We are in need of hooking up our printers to our Cisco wireless network. Most of the printers were previous hardwired; however, are now located in our new wireless warehouse. Some printers have parallel, USB2, and/or RJ45 connectors.

Our warehouse Cisco network consists of multiple 1242's using LWAP with TKIP encryption. The traffic to the printers should also support encryption.

Is there a recommended solution for previous hardwire printers in a wireless environment? Thanks.

5 Replies 5

robert.wright
Level 1
Level 1

could always use the 5ghz antenna to do a bridge to another AP? then connect the rj45 printer to the AP... it should work.

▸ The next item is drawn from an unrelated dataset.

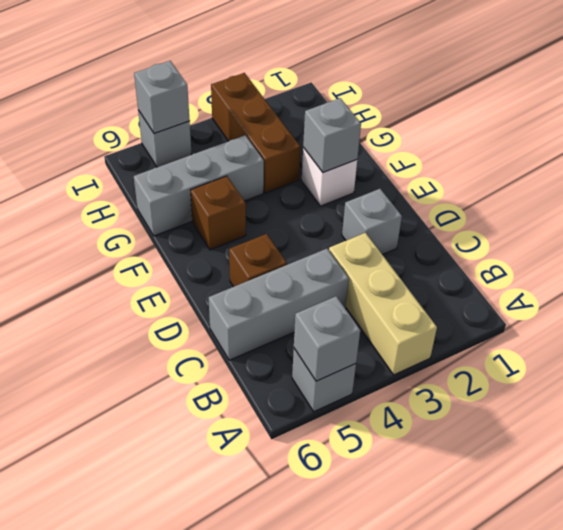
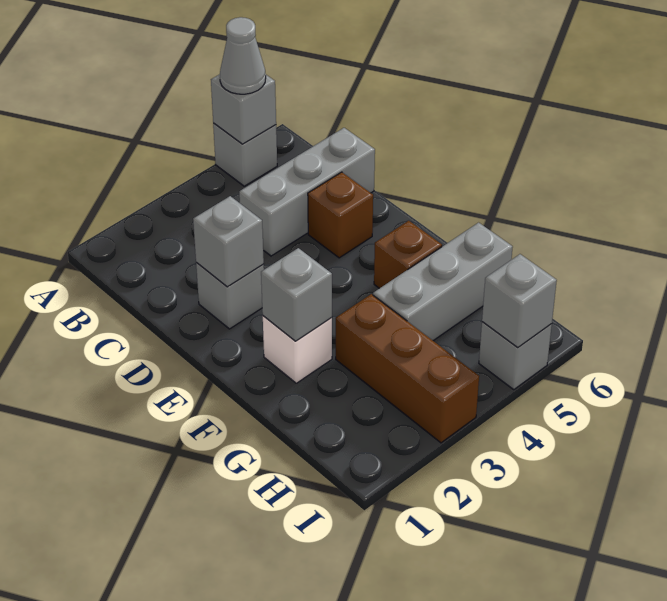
tan 1x3 brick [329,233,437,375] -> none
none -> grey 1x1 cone [220,17,266,94]
none -> grey 1x1 brick [193,196,264,287]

Might be might expensive compared to obtain printers with modules for 802.11. Then still use the BG for client traffic.

At present I'm reviewing the HP Jetdirect EW2400, or the Linksys WPS54GU2. Unfortunately using another AP to bridge each printer would likely not be cost effective.

I'd love to hear of what others are using, if its working/dependable and are compatible with our Cisco 1242AP's using TKIP encryption.

Thanks.

There are several choices http://www.tigerdirect.com/applications/category/category_slc.asp?CatId=371

I personally like Negear and D-Link products. Most of these products say, they support WEP and WPA-PSK for authentication and TKIP encryption. Not sure if there are any print servers that support EAP-TLS, EAP-TTLS, PEAP, LEAP.

HTH

i would be careful of mixing your environment with multiple vendors.. While the initial costs look great on paper, your management overhead is going to be much higher...

When browsing for upgrades on your APs you will need to check several vendors and respond to a larger range of security alerts.

Linksys print servers are OK if you're just using WPA-PSK + TKIP. I'm not a fan of the HP ones as (unlike the Linksys models I've used) they don't have an ethernet interface so if the config process goes wrong (which it usually does) you have to factory it and start again. The last HP one I looked at would not do WPA-PSK either, needed a RADIUS server as well.